Fail-Over allows a standby server to perform the failover automatically and continue to provide services when the failure of an active server or the failure of the system which runs the active server is detected. If master node fails or stops, the first slave status node in the db-host section of “databases.txt” will be the new master node.
Fail-Back allows the restored active server to resume services after the failover when it is restored to the original state.
HA Server statuses are showed blew:
|Idle||HA Server does not start.|
|Active||A state that provides a service for common read and write requests and creates transaction log. HA Server on master node is in this status.|
|Standby||A state that provides a service for read requests only, but denies write requests. HA Server on slave node is in this status.|
|To-be-active||When the state of the server changes from standby to active, it goes through the to-be-active stage before it becomes active. In a to-be-active state, all write requests will be denied, and the server changes to an active state after reflecting the unapplied transaction log.|
|To-be-standby||When the state of the server changes to standby, it goes through the to-be-standby stage before it becomes standby.|
|Dead||HA server crashes.|
HA Server status transition diagram is shown blew.
When HA Server starts, its default status is standby (2). Then cub_master may change the HA Server status by judging whether the local host is master or not.

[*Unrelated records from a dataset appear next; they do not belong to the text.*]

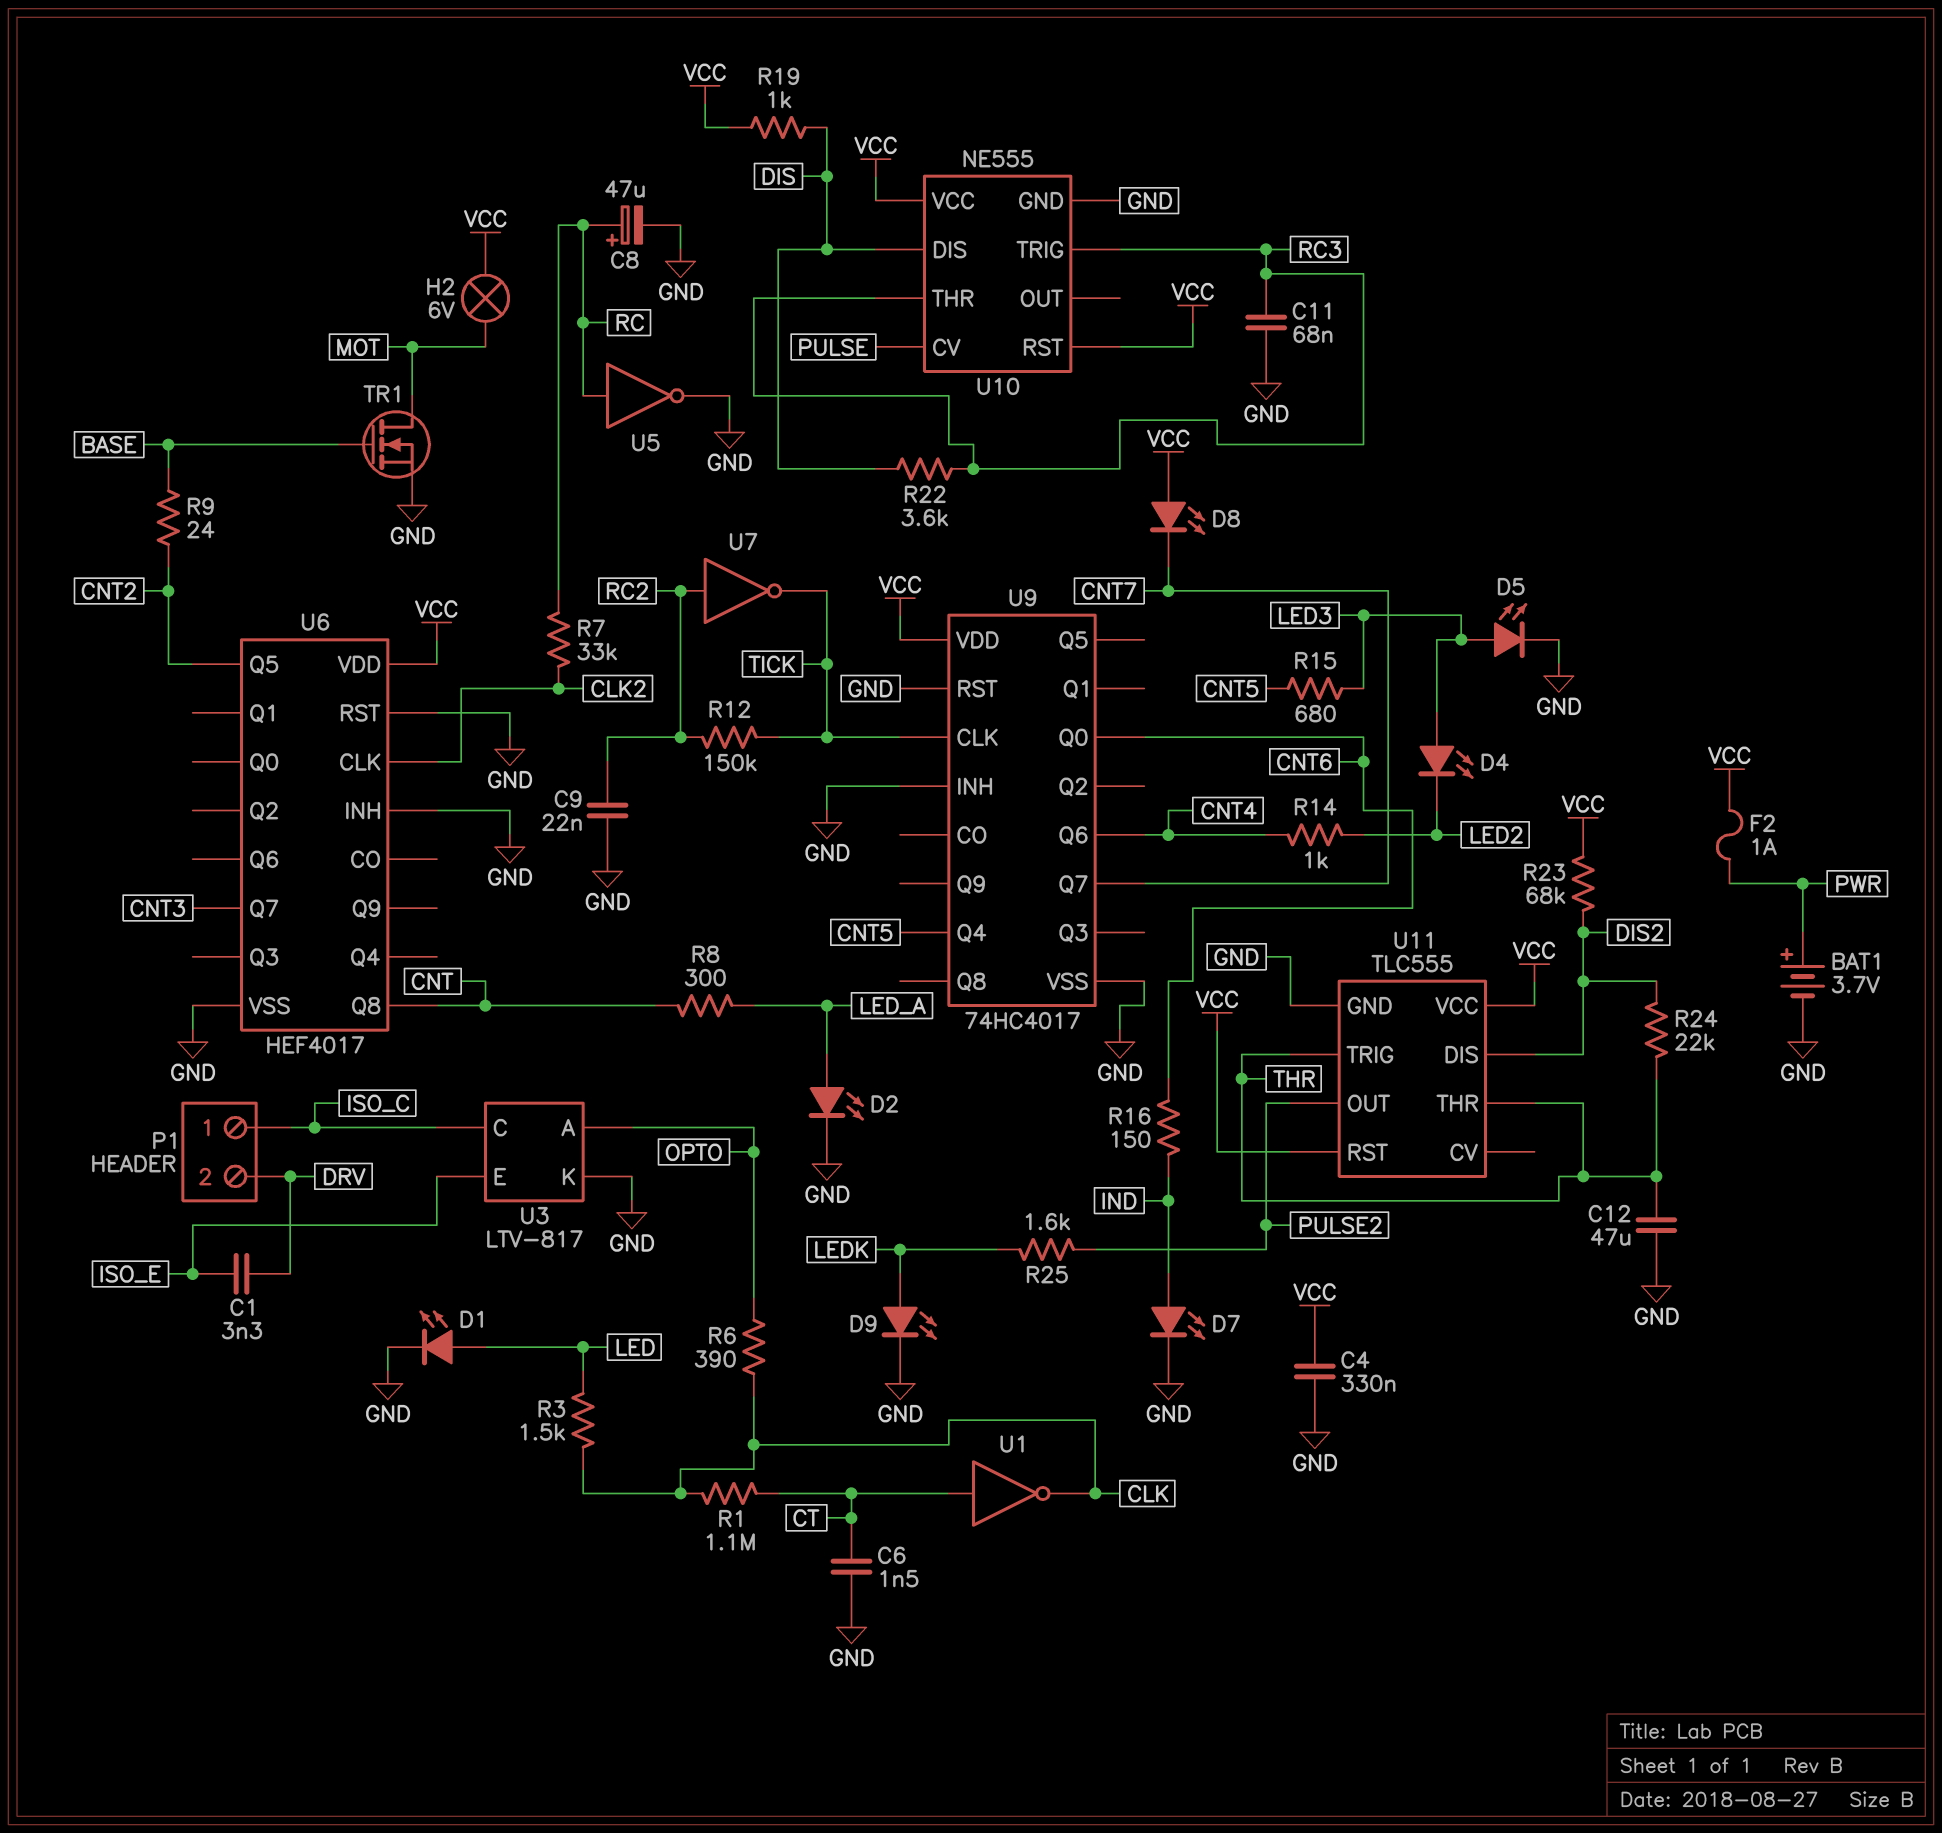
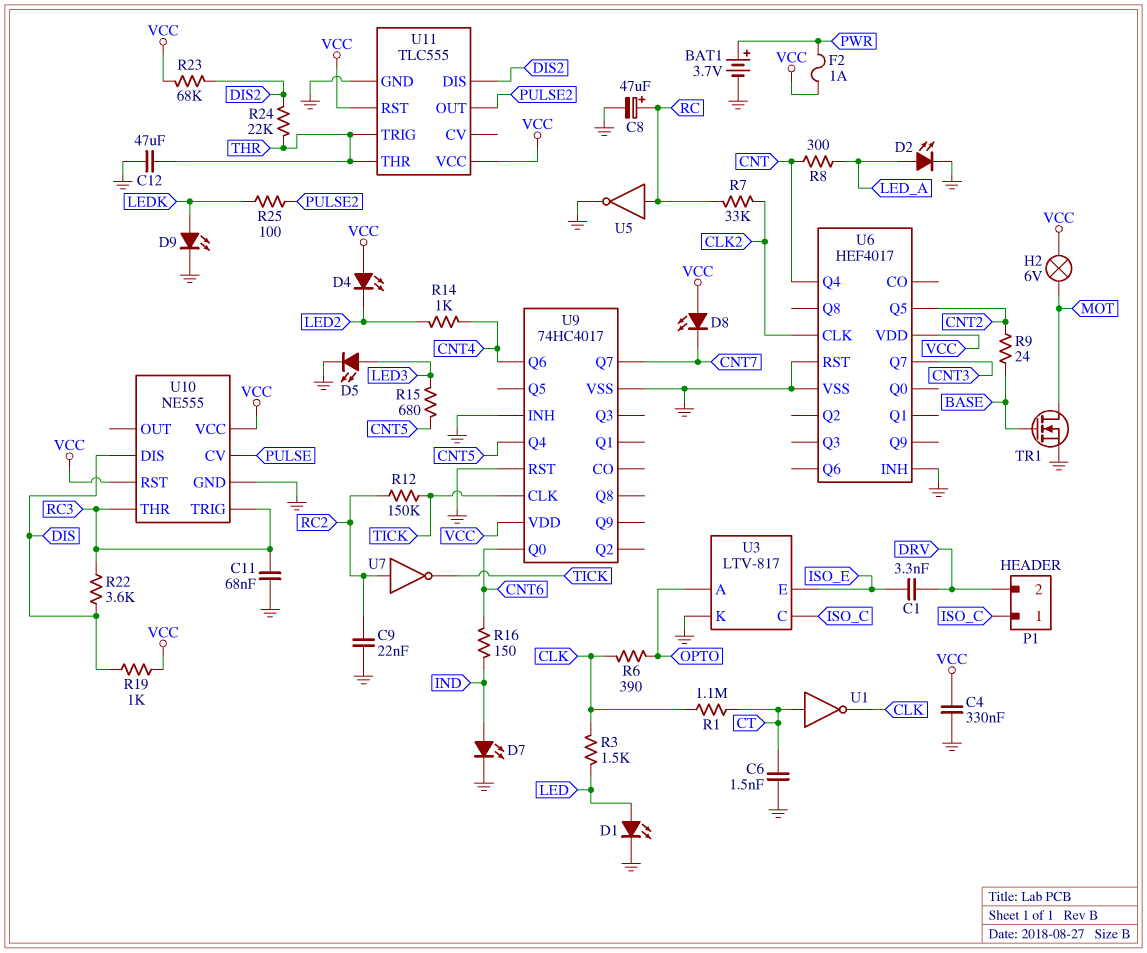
D4: LED (A LED3, K LED2) -> LED (A VCC, K LED2)
R25: 1.6k (LEDK, PULSE2) -> 100 (LEDK, PULSE2)
U6 pin Q4: none -> CNT
U6 pin Q8: CNT -> none

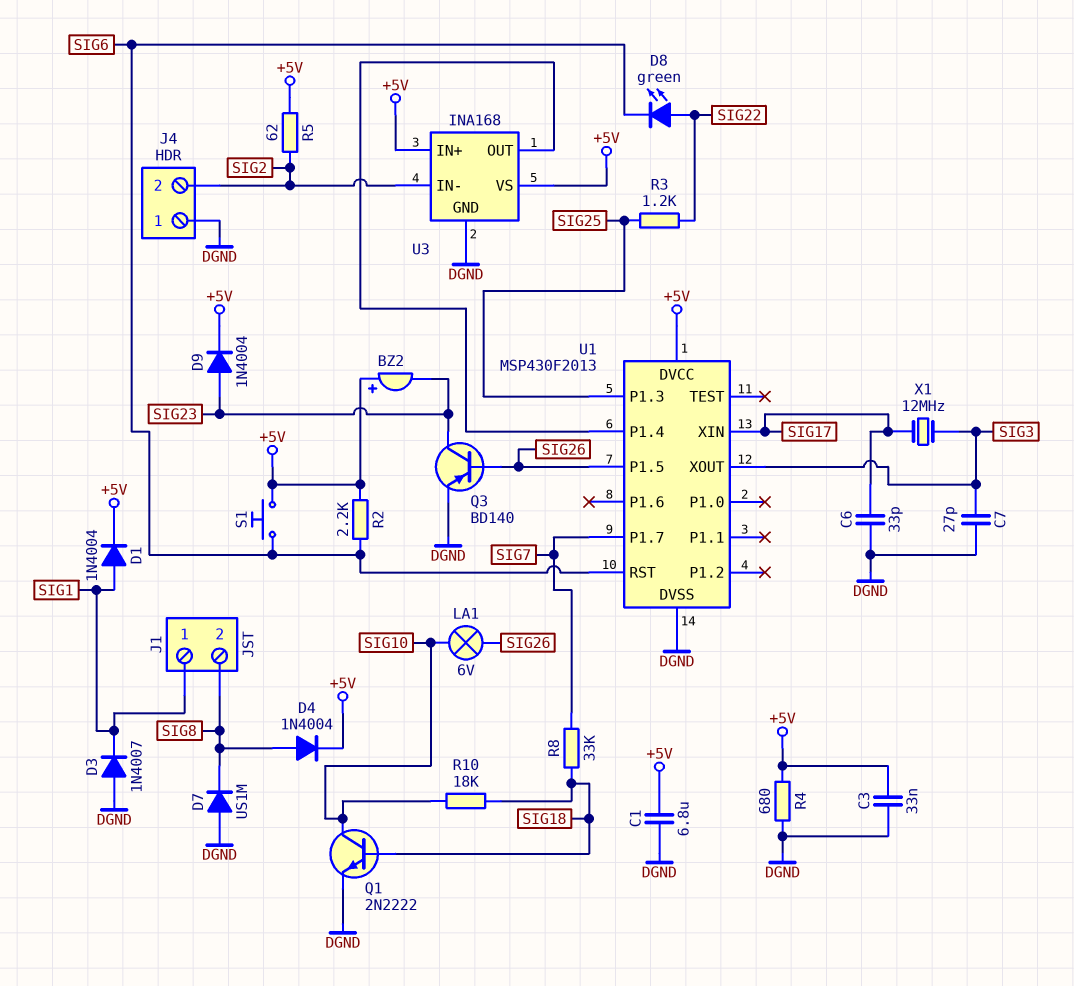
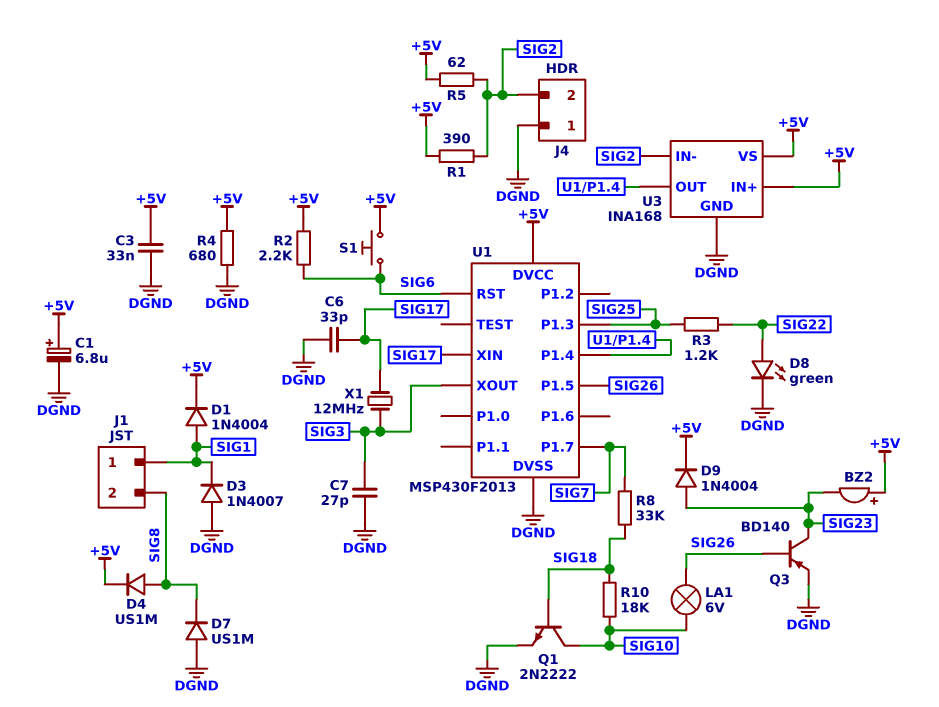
C1: 6.8uF (+5V, DGND) -> 6.8uF (plus +5V, minus DGND)
D4: diode 1N4004 (A SIG8, K +5V) -> diode US1M (A SIG8, K +5V)
D8: LED green (A SIG22, K SIG6) -> LED green (A SIG22, K DGND)
R1: none -> 390 (+5V, SIG2)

If it is master, cub_master will try to change the HA Server’s status to active (5->6). But the transitions will success, only if:
- ha_node_list is empty, or only has one node;
- applylogdb applies transaction log to HA server successfully.
Otherwise, the transition (5->6) will fail, and HA Server will stay to-be-active forever.
If the node is slave, HA Server status will stay standby.
The transition (7->8) occurs under fail-back. Because the fail-back feature is not implemented, this transition does not occur.